* _Exercise objective_
Quote word for word the stretch of the Colubrid request object documentation from "Since Colubrid 0.9.8, the" through "object used before.".

Start of Text shown

The Request Object

The request object is the core of each Colubrid application. It handles form data as well as cookies and file uploads.

Request

Since Colubrid 0.9.8, the prefered way is using Request object for receiving data and a HttpResponse object for sending the response to the browser.

If you have used Colubrid before and have to upgrade your application, you can use the ResponseRequest object which behaves like the original request object used before.

Since Colubrid 0.10, the parser for args and form doesn't ignore keys with empty values any more.

args

The request object provides a MultiDict containing all URL paramters. When the user requests http://server.tld/?action=show&p=spam&p=eggs, args would look like this:

Key Value
action ['show']
p ['spam', 'eggs']

As you can see a parameter can have more than one value. In this case you can request the paramters like this:

request.args['p']
# results in "eggs"
request.args.getlist('p')

End of Text shown
Start of Given records

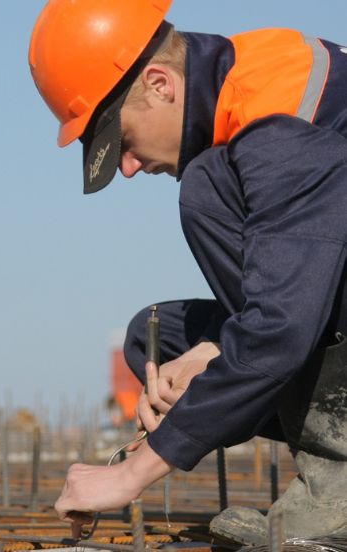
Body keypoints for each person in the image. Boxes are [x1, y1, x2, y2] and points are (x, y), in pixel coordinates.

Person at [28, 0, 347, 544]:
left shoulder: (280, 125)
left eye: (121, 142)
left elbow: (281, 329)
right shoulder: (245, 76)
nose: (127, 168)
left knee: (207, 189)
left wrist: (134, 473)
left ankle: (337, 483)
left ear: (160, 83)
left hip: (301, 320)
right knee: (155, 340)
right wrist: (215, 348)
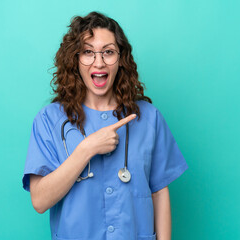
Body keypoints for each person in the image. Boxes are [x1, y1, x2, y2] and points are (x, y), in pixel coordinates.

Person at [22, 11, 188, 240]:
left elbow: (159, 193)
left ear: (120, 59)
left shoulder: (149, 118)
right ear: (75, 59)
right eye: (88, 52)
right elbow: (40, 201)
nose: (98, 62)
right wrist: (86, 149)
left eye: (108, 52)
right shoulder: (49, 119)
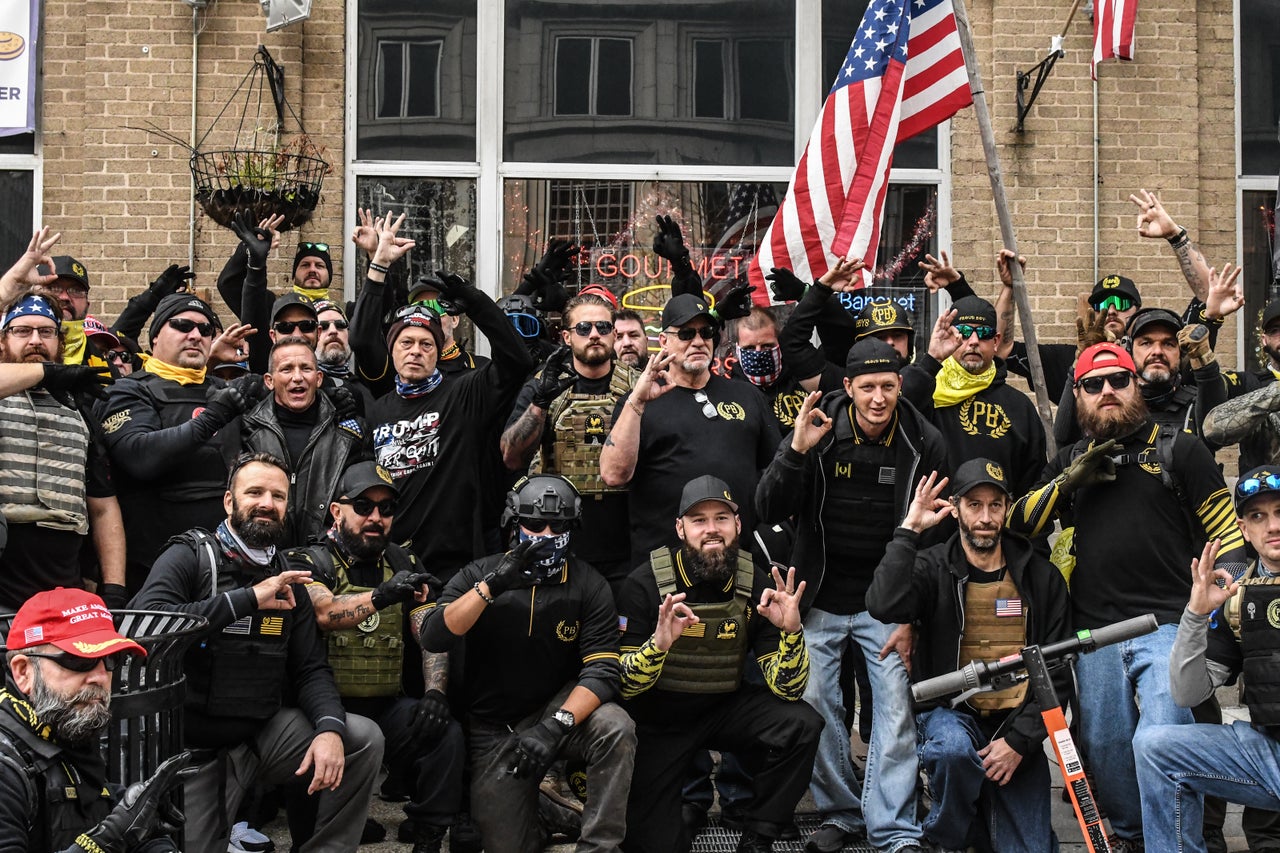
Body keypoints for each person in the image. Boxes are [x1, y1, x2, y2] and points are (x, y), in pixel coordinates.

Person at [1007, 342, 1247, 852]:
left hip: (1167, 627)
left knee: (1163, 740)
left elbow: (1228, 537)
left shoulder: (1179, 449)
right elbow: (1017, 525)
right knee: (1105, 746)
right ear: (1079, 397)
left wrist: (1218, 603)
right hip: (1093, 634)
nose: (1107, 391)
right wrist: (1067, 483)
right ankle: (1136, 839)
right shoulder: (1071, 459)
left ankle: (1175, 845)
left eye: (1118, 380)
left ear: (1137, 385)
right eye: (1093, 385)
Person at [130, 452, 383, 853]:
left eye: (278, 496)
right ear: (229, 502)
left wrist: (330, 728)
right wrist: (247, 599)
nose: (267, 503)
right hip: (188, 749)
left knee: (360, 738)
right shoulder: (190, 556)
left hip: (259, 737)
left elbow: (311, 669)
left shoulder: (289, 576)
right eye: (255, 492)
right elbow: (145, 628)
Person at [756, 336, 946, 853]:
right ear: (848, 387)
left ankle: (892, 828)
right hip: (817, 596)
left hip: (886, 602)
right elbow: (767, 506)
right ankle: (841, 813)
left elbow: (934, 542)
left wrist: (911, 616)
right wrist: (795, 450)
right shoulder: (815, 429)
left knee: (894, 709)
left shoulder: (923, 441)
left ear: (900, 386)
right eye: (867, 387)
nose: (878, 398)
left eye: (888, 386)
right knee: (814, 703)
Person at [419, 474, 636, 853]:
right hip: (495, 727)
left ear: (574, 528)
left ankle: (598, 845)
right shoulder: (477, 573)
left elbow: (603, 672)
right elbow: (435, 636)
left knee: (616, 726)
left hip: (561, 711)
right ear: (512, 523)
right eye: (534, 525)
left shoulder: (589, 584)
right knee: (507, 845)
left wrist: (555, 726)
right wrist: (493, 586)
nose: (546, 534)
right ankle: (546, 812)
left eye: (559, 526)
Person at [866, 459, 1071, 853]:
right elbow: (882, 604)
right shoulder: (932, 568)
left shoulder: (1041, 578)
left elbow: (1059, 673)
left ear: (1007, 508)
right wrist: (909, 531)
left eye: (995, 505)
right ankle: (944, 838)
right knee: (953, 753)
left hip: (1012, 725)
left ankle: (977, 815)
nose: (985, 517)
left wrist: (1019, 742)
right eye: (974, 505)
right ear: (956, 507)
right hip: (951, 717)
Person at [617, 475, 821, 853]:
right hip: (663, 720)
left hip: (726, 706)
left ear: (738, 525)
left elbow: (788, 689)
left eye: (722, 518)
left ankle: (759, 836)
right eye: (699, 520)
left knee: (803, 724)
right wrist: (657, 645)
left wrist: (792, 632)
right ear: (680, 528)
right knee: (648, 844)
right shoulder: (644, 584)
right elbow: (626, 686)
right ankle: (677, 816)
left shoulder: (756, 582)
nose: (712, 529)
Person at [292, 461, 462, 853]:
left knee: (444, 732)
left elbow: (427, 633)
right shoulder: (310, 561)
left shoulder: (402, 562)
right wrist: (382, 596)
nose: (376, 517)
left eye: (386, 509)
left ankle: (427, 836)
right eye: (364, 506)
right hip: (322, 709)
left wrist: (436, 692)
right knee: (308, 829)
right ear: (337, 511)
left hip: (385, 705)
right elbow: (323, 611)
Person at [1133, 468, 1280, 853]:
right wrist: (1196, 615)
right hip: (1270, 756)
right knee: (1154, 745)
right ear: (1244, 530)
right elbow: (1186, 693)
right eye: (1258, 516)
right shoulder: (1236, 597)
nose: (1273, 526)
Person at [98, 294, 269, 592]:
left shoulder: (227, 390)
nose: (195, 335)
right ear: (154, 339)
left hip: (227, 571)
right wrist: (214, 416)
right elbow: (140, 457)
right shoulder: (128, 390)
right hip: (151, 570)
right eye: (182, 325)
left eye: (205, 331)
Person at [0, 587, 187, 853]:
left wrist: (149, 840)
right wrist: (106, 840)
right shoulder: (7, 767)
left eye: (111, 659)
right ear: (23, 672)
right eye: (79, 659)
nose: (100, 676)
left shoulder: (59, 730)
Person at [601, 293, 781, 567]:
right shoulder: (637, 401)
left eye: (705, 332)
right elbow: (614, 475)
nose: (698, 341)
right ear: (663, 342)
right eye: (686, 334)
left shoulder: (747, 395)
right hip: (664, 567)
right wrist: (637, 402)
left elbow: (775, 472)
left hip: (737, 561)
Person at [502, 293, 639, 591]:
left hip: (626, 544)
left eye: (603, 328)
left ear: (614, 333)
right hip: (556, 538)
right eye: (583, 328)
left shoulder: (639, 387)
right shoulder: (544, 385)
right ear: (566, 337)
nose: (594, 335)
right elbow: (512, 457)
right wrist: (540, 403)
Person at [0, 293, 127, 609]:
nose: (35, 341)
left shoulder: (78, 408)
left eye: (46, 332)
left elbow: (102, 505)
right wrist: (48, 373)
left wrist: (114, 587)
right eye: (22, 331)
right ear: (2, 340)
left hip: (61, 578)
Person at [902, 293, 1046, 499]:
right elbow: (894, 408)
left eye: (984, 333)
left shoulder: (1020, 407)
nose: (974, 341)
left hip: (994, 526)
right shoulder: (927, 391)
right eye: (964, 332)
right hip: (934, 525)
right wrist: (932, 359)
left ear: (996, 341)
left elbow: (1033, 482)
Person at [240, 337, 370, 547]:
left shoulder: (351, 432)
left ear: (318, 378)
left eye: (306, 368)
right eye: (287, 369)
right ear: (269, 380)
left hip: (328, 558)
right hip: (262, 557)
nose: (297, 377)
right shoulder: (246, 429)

End of Given records

* _Expected answer_
Since Colubrid 0.9.8, the prefered way is using Request object for receiving data and a HttpResponse object for sending the response to the browser.

If you have used Colubrid before and have to upgrade your application, you can use the ResponseRequest object which behaves like the original request object used before.